(REQUIREMENT) Copy out each line of the data holding "ring".
[Start of Attachment]
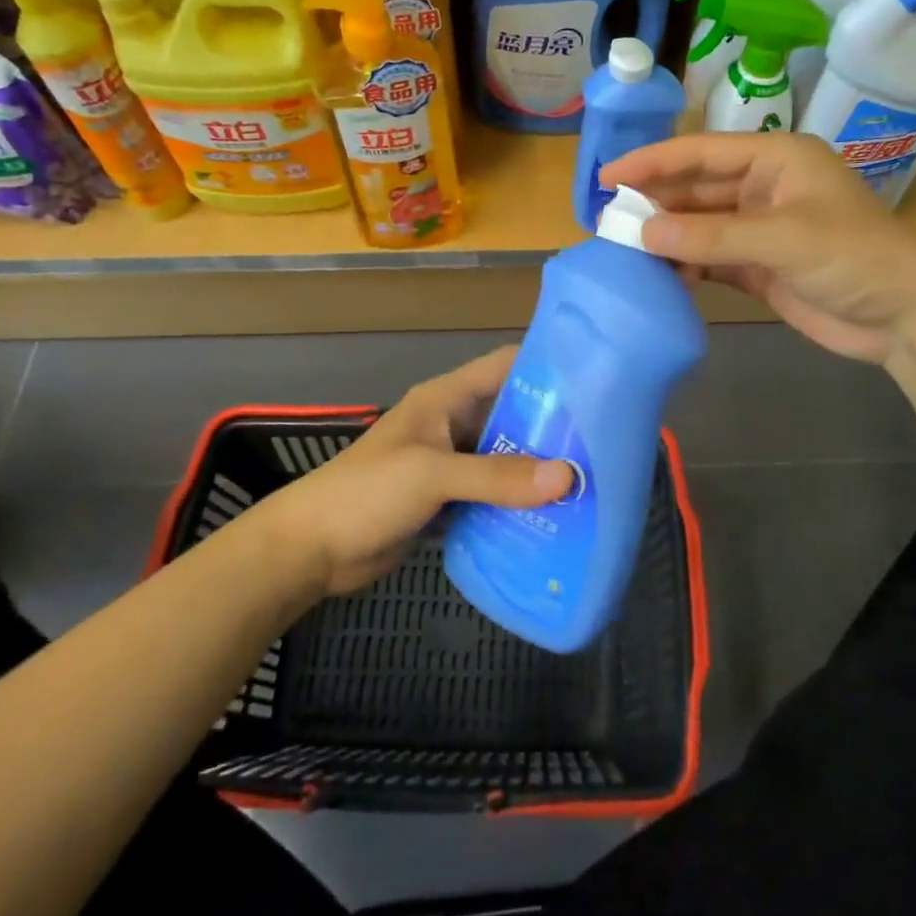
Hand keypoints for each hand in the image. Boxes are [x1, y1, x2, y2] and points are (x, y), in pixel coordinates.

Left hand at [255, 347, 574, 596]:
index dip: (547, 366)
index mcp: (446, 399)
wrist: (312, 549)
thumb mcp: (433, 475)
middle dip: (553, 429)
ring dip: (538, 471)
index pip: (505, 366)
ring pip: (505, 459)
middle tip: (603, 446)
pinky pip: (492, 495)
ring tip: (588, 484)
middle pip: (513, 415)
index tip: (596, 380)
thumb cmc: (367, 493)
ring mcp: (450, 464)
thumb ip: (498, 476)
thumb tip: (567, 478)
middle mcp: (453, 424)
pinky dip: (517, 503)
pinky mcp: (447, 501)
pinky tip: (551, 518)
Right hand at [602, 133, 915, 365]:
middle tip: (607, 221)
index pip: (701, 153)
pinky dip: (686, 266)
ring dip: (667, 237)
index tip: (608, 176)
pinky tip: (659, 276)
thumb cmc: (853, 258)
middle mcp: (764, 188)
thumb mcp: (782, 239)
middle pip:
[End of Attachment]
[Start of Attachment]
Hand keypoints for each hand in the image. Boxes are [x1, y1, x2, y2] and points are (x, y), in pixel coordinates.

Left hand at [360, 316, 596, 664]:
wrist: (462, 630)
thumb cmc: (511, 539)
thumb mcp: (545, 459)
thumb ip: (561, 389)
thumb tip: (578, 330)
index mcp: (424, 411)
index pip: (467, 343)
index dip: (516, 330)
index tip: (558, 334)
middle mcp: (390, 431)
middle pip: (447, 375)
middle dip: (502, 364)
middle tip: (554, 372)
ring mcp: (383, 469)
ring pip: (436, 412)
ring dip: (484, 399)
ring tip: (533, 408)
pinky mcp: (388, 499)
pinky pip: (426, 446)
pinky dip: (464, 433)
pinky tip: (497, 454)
[End of Attachment]
(SOLUTION)
ring dip: (538, 471)
ring pip: (505, 459)
ring tip: (588, 484)
ring mcp: (450, 464)
ring dip: (667, 237)
ring mcp: (383, 469)
ring pip: (436, 412)
ring dip: (484, 399)
ring tip: (533, 408)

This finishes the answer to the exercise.